The lines to copy are those in the listing that hold the word "assets".
****************************************
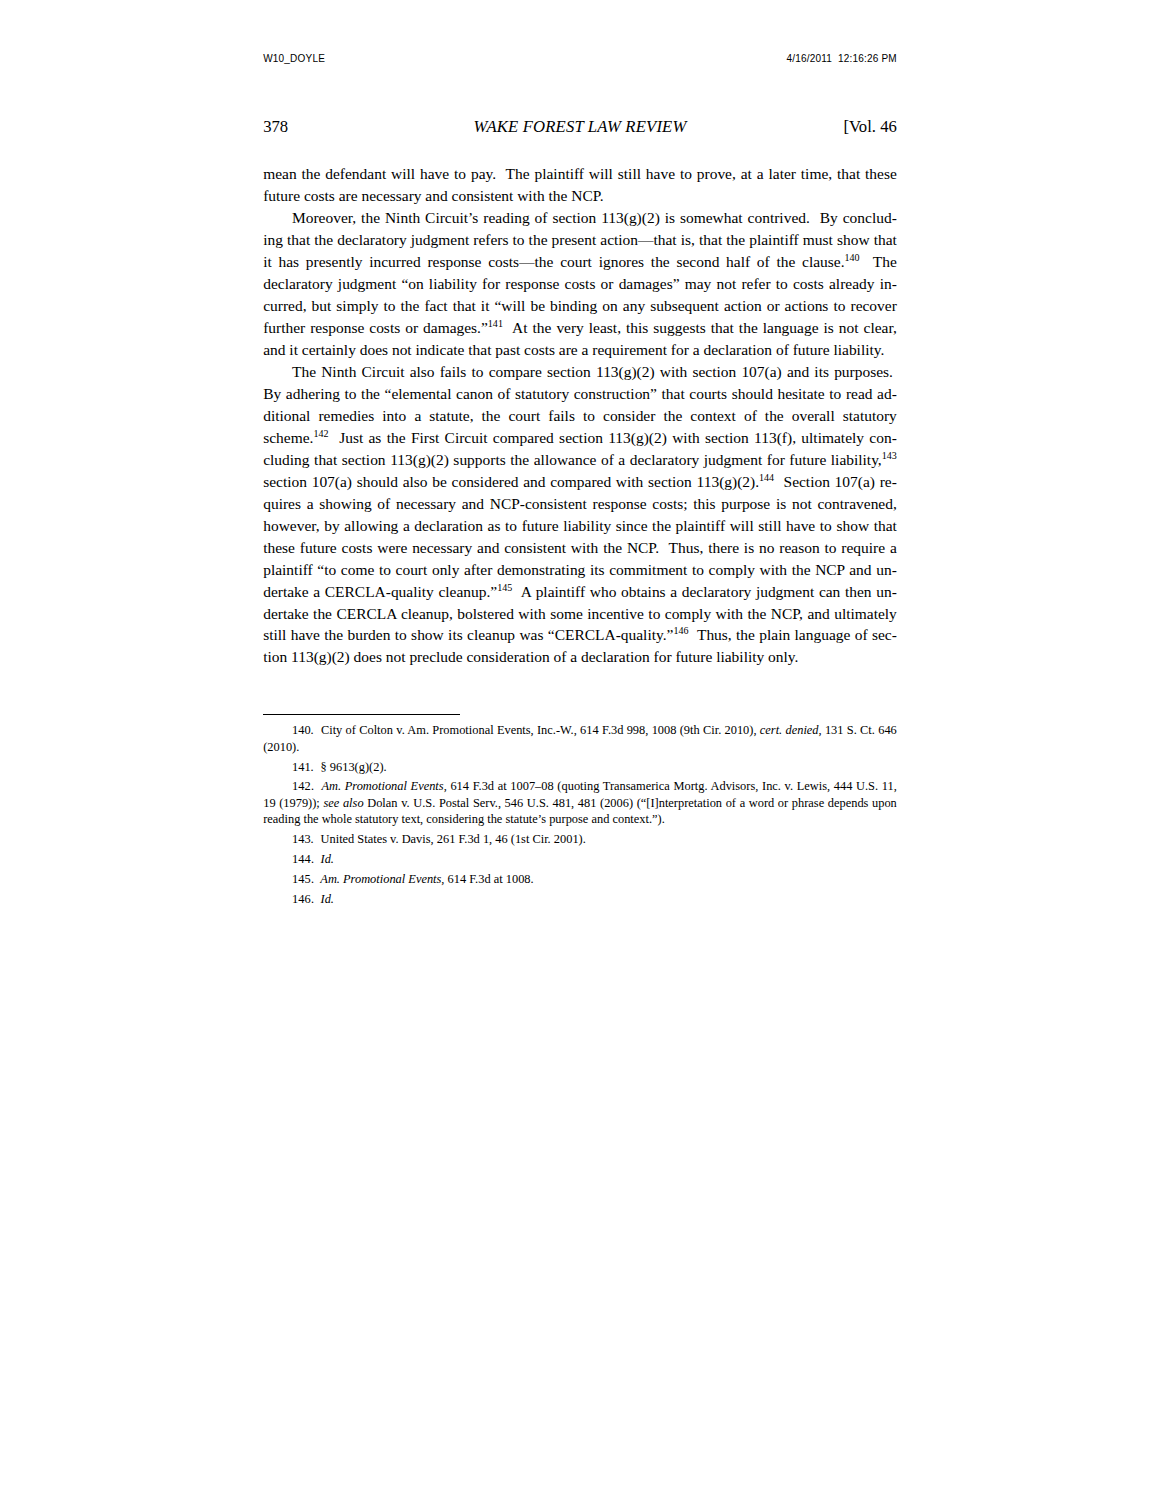W10_Doyle
4/16/2011 12:16:26 PM
378
WAKE FOREST LAW REVIEW
[Vol. 46
mean the defendant will have to pay. The plaintiff will still have to prove, at a later time, that these future costs are necessary and consistent with the NCP.
Moreover, the Ninth Circuit’s reading of section 113(g)(2) is somewhat contrived. By concluding that the declaratory judgment refers to the present action—that is, that the plaintiff must show that it has presently incurred response costs—the court ignores the second half of the clause.140 The declaratory judgment “on liability for response costs or damages” may not refer to costs already incurred, but simply to the fact that it “will be binding on any subsequent action or actions to recover further response costs or damages.”141 At the very least, this suggests that the language is not clear, and it certainly does not indicate that past costs are a requirement for a declaration of future liability.
The Ninth Circuit also fails to compare section 113(g)(2) with section 107(a) and its purposes. By adhering to the “elemental canon of statutory construction” that courts should hesitate to read additional remedies into a statute, the court fails to consider the context of the overall statutory scheme.142 Just as the First Circuit compared section 113(g)(2) with section 113(f), ultimately concluding that section 113(g)(2) supports the allowance of a declaratory judgment for future liability,143 section 107(a) should also be considered and compared with section 113(g)(2).144 Section 107(a) requires a showing of necessary and NCP-consistent response costs; this purpose is not contravened, however, by allowing a declaration as to future liability since the plaintiff will still have to show that these future costs were necessary and consistent with the NCP. Thus, there is no reason to require a plaintiff “to come to court only after demonstrating its commitment to comply with the NCP and undertake a CERCLA-quality cleanup.”145 A plaintiff who obtains a declaratory judgment can then undertake the CERCLA cleanup, bolstered with some incentive to comply with the NCP, and ultimately still have the burden to show its cleanup was “CERCLA-quality.”146 Thus, the plain language of section 113(g)(2) does not preclude consideration of a declaration for future liability only.
140. City of Colton v. Am. Promotional Events, Inc.-W., 614 F.3d 998, 1008 (9th Cir. 2010), cert. denied, 131 S. Ct. 646 (2010).
141. § 9613(g)(2).
142. Am. Promotional Events, 614 F.3d at 1007–08 (quoting Transamerica Mortg. Advisors, Inc. v. Lewis, 444 U.S. 11, 19 (1979)); see also Dolan v. U.S. Postal Serv., 546 U.S. 481, 481 (2006) (“[I]nterpretation of a word or phrase depends upon reading the whole statutory text, considering the statute’s purpose and context.”).
143. United States v. Davis, 261 F.3d 1, 46 (1st Cir. 2001).
144. Id.
145. Am. Promotional Events, 614 F.3d at 1008.
146. Id.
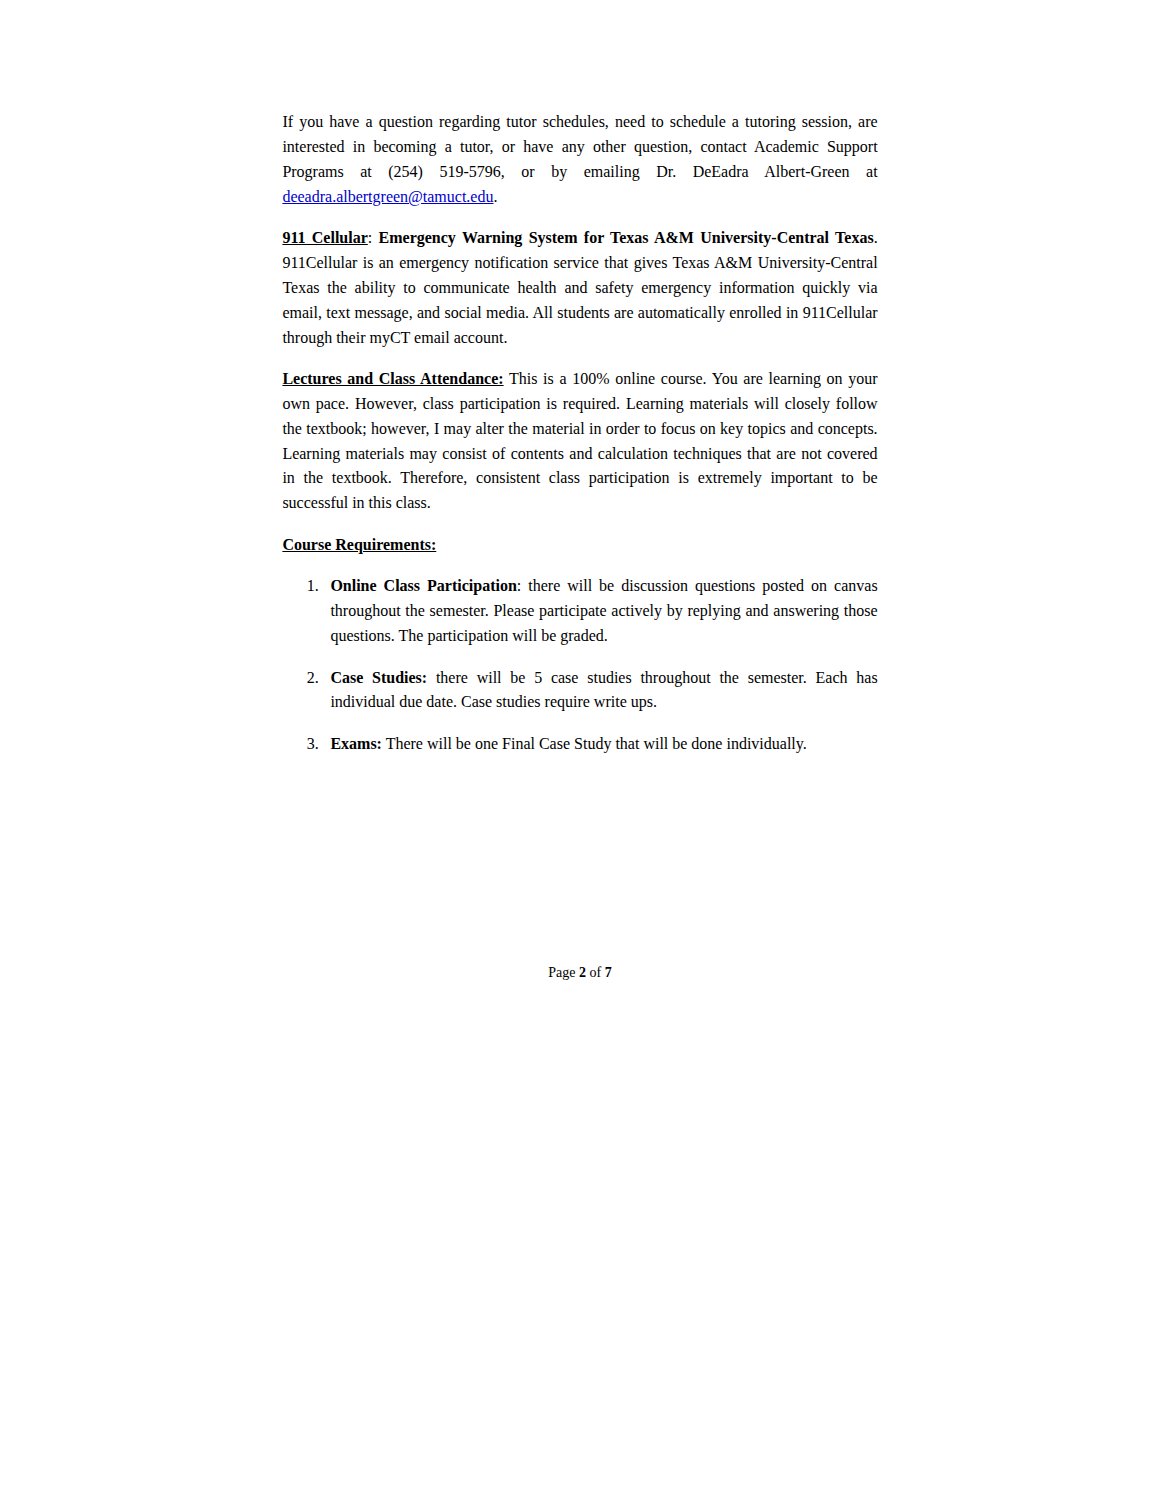If you have a question regarding tutor schedules, need to schedule a tutoring session, are interested in becoming a tutor, or have any other question, contact Academic Support Programs at (254) 519-5796, or by emailing Dr. DeEadra Albert-Green at deeadra.albertgreen@tamuct.edu.
911 Cellular: Emergency Warning System for Texas A&M University-Central Texas. 911Cellular is an emergency notification service that gives Texas A&M University-Central Texas the ability to communicate health and safety emergency information quickly via email, text message, and social media. All students are automatically enrolled in 911Cellular through their myCT email account.
Lectures and Class Attendance: This is a 100% online course. You are learning on your own pace. However, class participation is required. Learning materials will closely follow the textbook; however, I may alter the material in order to focus on key topics and concepts. Learning materials may consist of contents and calculation techniques that are not covered in the textbook. Therefore, consistent class participation is extremely important to be successful in this class.
Course Requirements:
Online Class Participation: there will be discussion questions posted on canvas throughout the semester. Please participate actively by replying and answering those questions. The participation will be graded.
Case Studies: there will be 5 case studies throughout the semester. Each has individual due date. Case studies require write ups.
Exams: There will be one Final Case Study that will be done individually.
Page 2 of 7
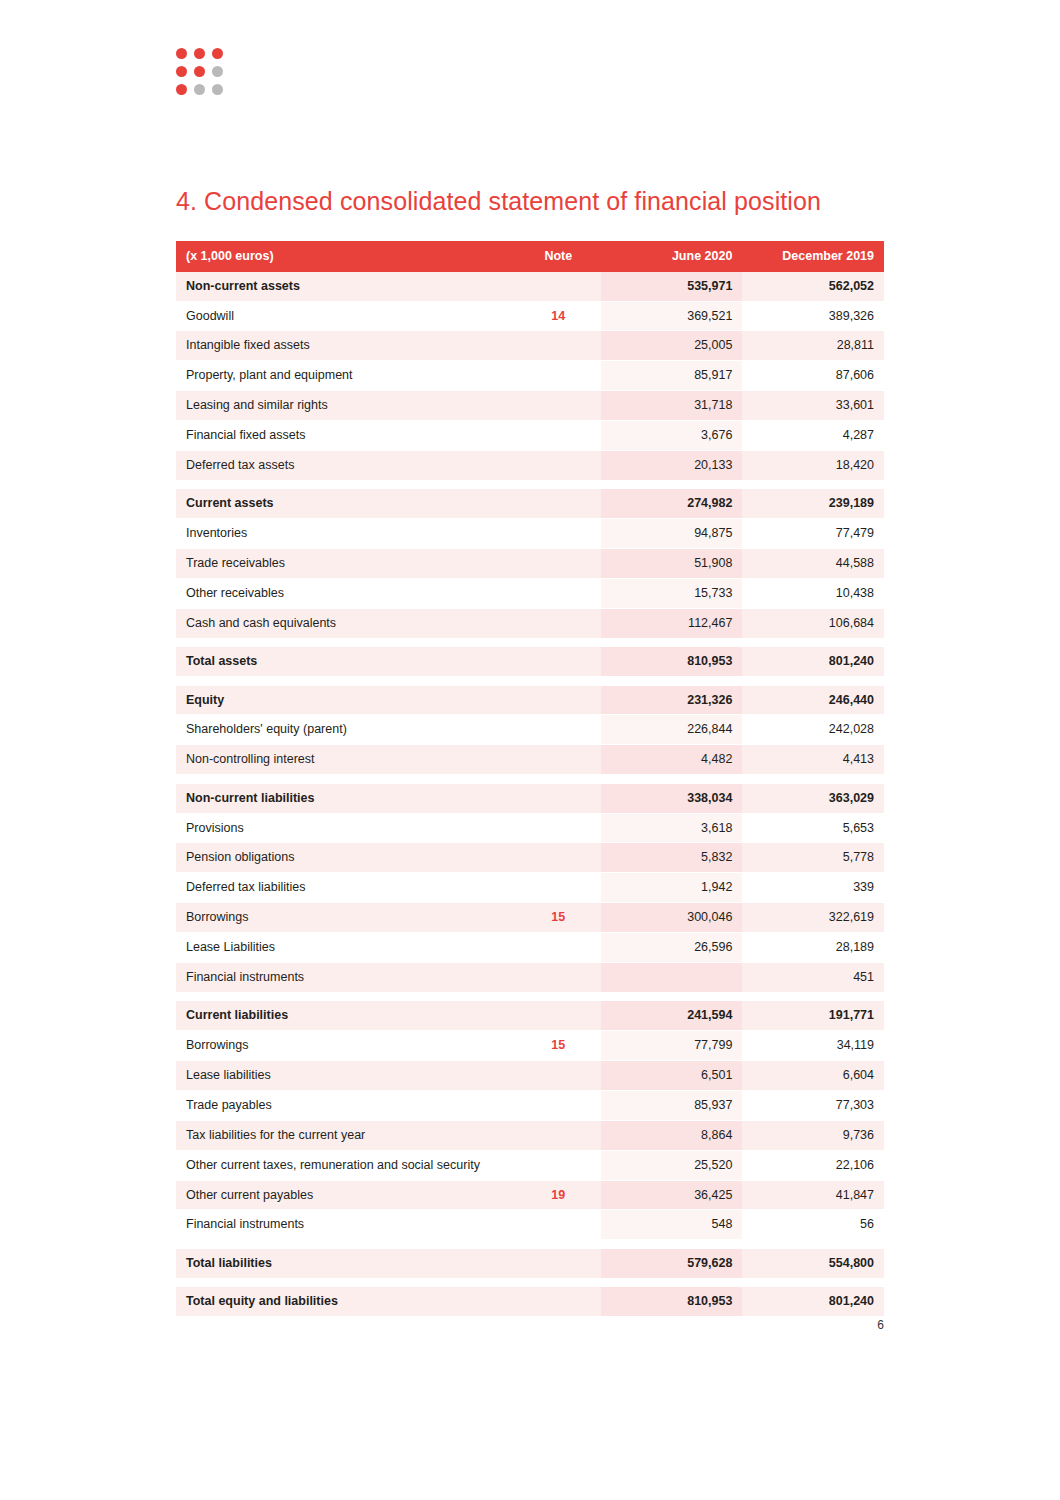4. Condensed consolidated statement of financial position
| (x 1,000 euros) | Note | June 2020 | December 2019 |
| --- | --- | --- | --- |
| Non-current assets | | 535,971 | 562,052 |
| Goodwill | 14 | 369,521 | 389,326 |
| Intangible fixed assets | | 25,005 | 28,811 |
| Property, plant and equipment | | 85,917 | 87,606 |
| Leasing and similar rights | | 31,718 | 33,601 |
| Financial fixed assets | | 3,676 | 4,287 |
| Deferred tax assets | | 20,133 | 18,420 |
| Current assets | | 274,982 | 239,189 |
| Inventories | | 94,875 | 77,479 |
| Trade receivables | | 51,908 | 44,588 |
| Other receivables | | 15,733 | 10,438 |
| Cash and cash equivalents | | 112,467 | 106,684 |
| Total assets | | 810,953 | 801,240 |
| Equity | | 231,326 | 246,440 |
| Shareholders' equity (parent) | | 226,844 | 242,028 |
| Non-controlling interest | | 4,482 | 4,413 |
| Non-current liabilities | | 338,034 | 363,029 |
| Provisions | | 3,618 | 5,653 |
| Pension obligations | | 5,832 | 5,778 |
| Deferred tax liabilities | | 1,942 | 339 |
| Borrowings | 15 | 300,046 | 322,619 |
| Lease Liabilities | | 26,596 | 28,189 |
| Financial instruments | | | 451 |
| Current liabilities | | 241,594 | 191,771 |
| Borrowings | 15 | 77,799 | 34,119 |
| Lease liabilities | | 6,501 | 6,604 |
| Trade payables | | 85,937 | 77,303 |
| Tax liabilities for the current year | | 8,864 | 9,736 |
| Other current taxes, remuneration and social security | | 25,520 | 22,106 |
| Other current payables | 19 | 36,425 | 41,847 |
| Financial instruments | | 548 | 56 |
| Total liabilities | | 579,628 | 554,800 |
| Total equity and liabilities | | 810,953 | 801,240 |
6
****************************************
### EXERCISE SOLUTION
| Non-current assets | | 535,971 | 562,052 |
| Intangible fixed assets | | 25,005 | 28,811 |
| Financial fixed assets | | 3,676 | 4,287 |
| Deferred tax assets | | 20,133 | 18,420 |
| Current assets | | 274,982 | 239,189 |
| Total assets | | 810,953 | 801,240 |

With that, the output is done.